Clearer and faster. 

Another piece of code this would improve:
https://github.com/mgoffin/keccak-python/blob/master/Keccak.py#L196-L209

These were easy to find so I'm sure there are more. I think these demonstrate that despite what people *should* be doing, they are doing things in a way that could be substantially improved with this patch.

This does resemble NumPy's vectorized functions, but it is much more limited in scope since there is no broadcasting involved.

Here is a quick benchmark:

$ ./python -m timeit -n 100000 -s "a=b'a'*64; b=b'b'*64" "(int.from_bytes(a, 'little') ^ int.from_bytes(b, 'little')).to_bytes(64, 'little')"
100000 loops, best of 3: 0.942 usec per loop

$ ./python -m timeit -n 100000 -s "a=b'a'*64; b=b'b'*64" "a ^ b"
100000 loops, best of 3: 0.041 usec per loop

NumPy is the slowest but I'm probably doing something wrong, and its in ipython so I'm not timing the import:

In [13]: %timeit bytes(np.frombuffer(b'b'*64, dtype=np.int8) ^ np.frombuffer(b'a'*64, dtype=np.int8))

_Work to do_
Can you copy the discussion of XOR on bytes word for word, from "100000 loops, best of 3: 0.041" to "dtype=np.int8) ^ np.frombuffer(b'a'*64, dtype=np.int8))"?

_Information shown_
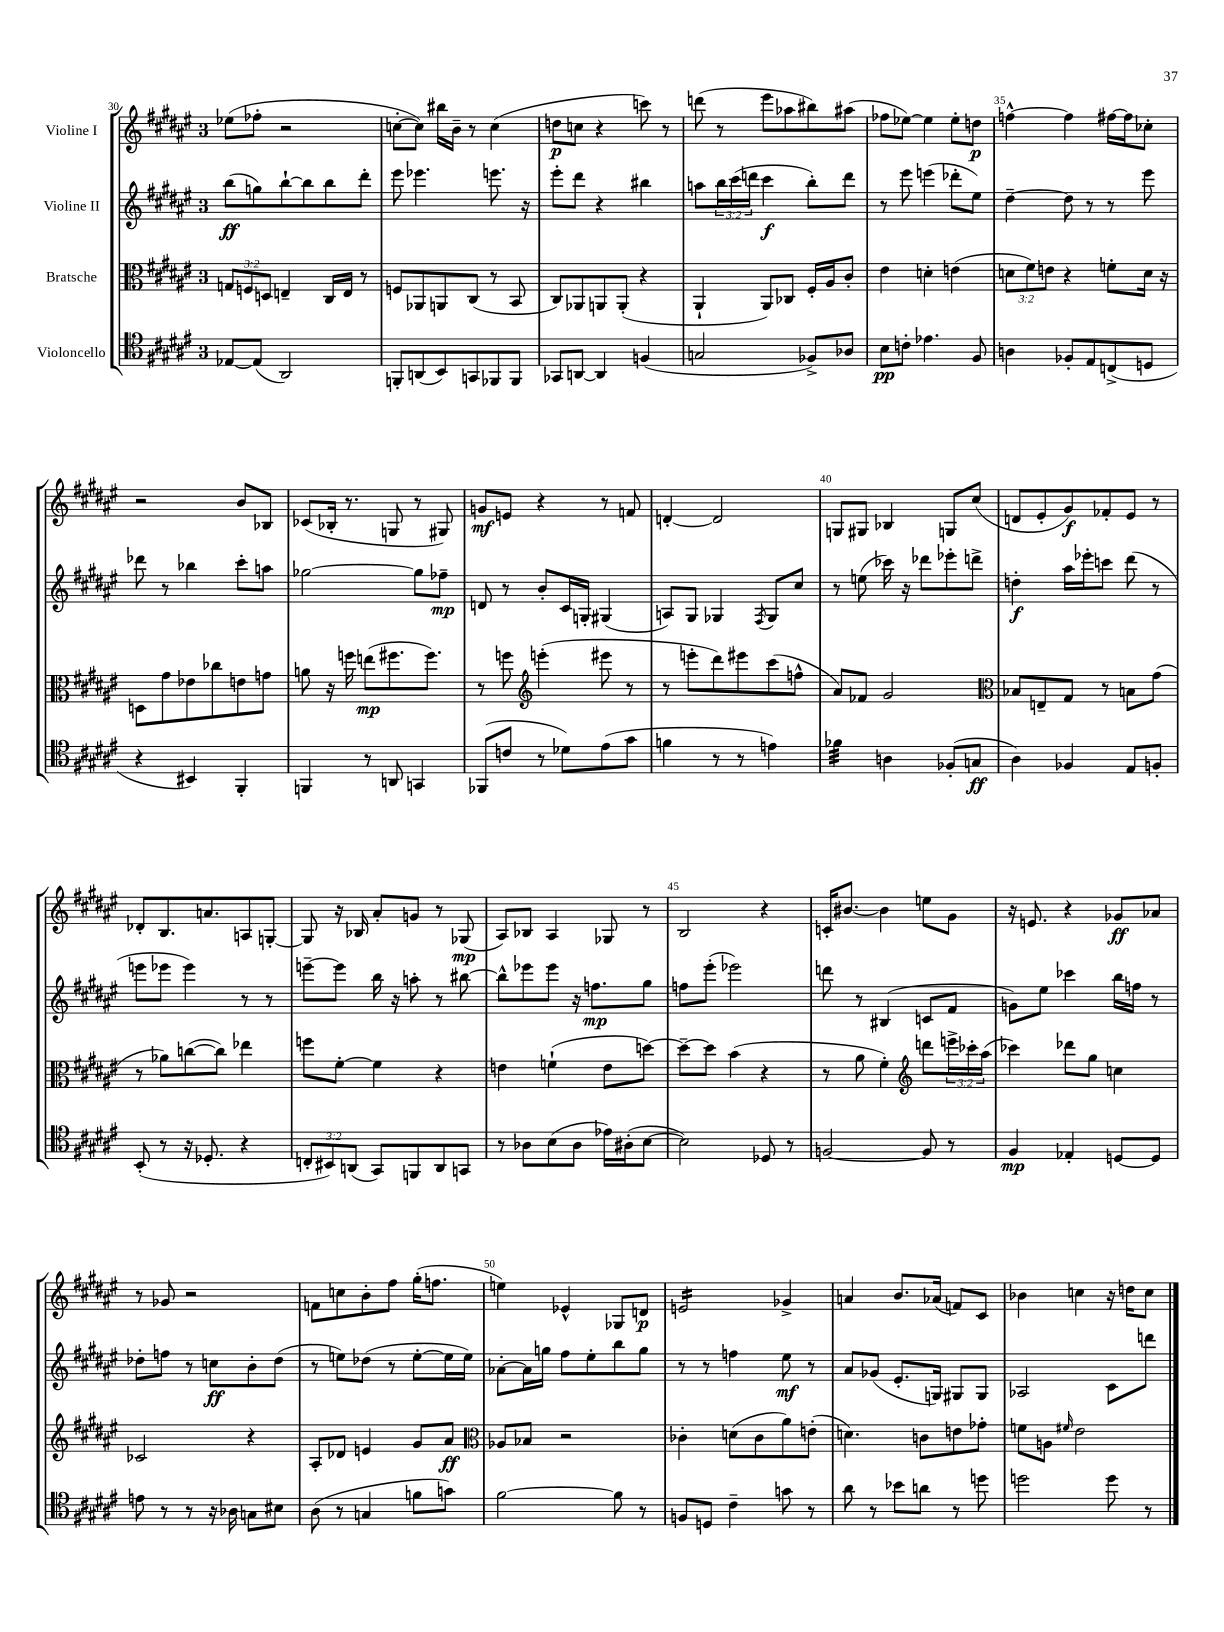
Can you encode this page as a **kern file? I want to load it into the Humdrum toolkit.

_Result for this task_
100000 loops, best of 3: 0.041 usec per loop

NumPy is the slowest but I'm probably doing something wrong, and its in ipython so I'm not timing the import:

In [13]: %timeit bytes(np.frombuffer(b'b'*64, dtype=np.int8) ^ np.frombuffer(b'a'*64, dtype=np.int8))